Instructions to follow: Rewrite the records starting at the beginning and ending at the line that contains "เข้าสู่ระบบ", changing "Previous" to "Earlier" and leaving everything else unchanged.

Data shown:

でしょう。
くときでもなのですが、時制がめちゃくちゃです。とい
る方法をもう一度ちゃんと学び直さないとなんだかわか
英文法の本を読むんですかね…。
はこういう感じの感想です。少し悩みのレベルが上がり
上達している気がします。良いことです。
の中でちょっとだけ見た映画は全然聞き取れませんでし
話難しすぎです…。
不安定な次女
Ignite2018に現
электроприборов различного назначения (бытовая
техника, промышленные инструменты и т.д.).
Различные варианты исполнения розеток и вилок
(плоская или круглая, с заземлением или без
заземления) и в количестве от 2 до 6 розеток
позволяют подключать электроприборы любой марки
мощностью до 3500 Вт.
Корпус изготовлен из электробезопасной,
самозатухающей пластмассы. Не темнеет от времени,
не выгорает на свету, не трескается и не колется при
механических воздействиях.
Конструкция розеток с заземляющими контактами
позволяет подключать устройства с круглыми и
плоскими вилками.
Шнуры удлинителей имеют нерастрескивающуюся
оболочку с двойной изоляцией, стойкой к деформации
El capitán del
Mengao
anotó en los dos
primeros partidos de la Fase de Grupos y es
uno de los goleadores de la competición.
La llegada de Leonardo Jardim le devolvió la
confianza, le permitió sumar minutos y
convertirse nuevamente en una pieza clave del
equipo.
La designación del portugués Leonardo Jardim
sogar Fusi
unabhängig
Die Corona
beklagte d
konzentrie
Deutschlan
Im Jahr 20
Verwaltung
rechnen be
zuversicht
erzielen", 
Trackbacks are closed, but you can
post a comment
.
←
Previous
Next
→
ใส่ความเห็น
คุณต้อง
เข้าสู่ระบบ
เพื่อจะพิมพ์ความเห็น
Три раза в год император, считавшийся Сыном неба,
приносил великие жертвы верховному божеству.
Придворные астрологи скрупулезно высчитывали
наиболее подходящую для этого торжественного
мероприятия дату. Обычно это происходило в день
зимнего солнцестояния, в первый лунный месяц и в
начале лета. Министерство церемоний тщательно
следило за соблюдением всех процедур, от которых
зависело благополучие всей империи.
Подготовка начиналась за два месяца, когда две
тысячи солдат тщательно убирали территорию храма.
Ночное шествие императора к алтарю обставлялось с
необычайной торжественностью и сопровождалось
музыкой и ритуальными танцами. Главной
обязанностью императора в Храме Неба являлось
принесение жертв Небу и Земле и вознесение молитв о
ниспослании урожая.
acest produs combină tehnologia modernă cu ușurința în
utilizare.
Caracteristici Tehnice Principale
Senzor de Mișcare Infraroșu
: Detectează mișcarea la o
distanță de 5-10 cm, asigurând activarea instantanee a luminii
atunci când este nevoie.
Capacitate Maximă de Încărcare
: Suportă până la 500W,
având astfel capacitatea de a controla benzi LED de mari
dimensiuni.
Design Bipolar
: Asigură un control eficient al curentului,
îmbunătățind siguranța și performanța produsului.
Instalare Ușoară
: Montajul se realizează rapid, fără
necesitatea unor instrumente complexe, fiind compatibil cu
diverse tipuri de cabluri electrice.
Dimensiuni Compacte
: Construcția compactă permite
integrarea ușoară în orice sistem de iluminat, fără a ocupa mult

Solution for this task:
でしょう。
くときでもなのですが、時制がめちゃくちゃです。とい
る方法をもう一度ちゃんと学び直さないとなんだかわか
英文法の本を読むんですかね…。
はこういう感じの感想です。少し悩みのレベルが上がり
上達している気がします。良いことです。
の中でちょっとだけ見た映画は全然聞き取れませんでし
話難しすぎです…。
不安定な次女
Ignite2018に現
электроприборов различного назначения (бытовая
техника, промышленные инструменты и т.д.).
Различные варианты исполнения розеток и вилок
(плоская или круглая, с заземлением или без
заземления) и в количестве от 2 до 6 розеток
позволяют подключать электроприборы любой марки
мощностью до 3500 Вт.
Корпус изготовлен из электробезопасной,
самозатухающей пластмассы. Не темнеет от времени,
не выгорает на свету, не трескается и не колется при
механических воздействиях.
Конструкция розеток с заземляющими контактами
позволяет подключать устройства с круглыми и
плоскими вилками.
Шнуры удлинителей имеют нерастрескивающуюся
оболочку с двойной изоляцией, стойкой к деформации
El capitán del
Mengao
anotó en los dos
primeros partidos de la Fase de Grupos y es
uno de los goleadores de la competición.
La llegada de Leonardo Jardim le devolvió la
confianza, le permitió sumar minutos y
convertirse nuevamente en una pieza clave del
equipo.
La designación del portugués Leonardo Jardim
sogar Fusi
unabhängig
Die Corona
beklagte d
konzentrie
Deutschlan
Im Jahr 20
Verwaltung
rechnen be
zuversicht
erzielen", 
Trackbacks are closed, but you can
post a comment
.
←
Earlier
Next
→
ใส่ความเห็น
คุณต้อง
เข้าสู่ระบบ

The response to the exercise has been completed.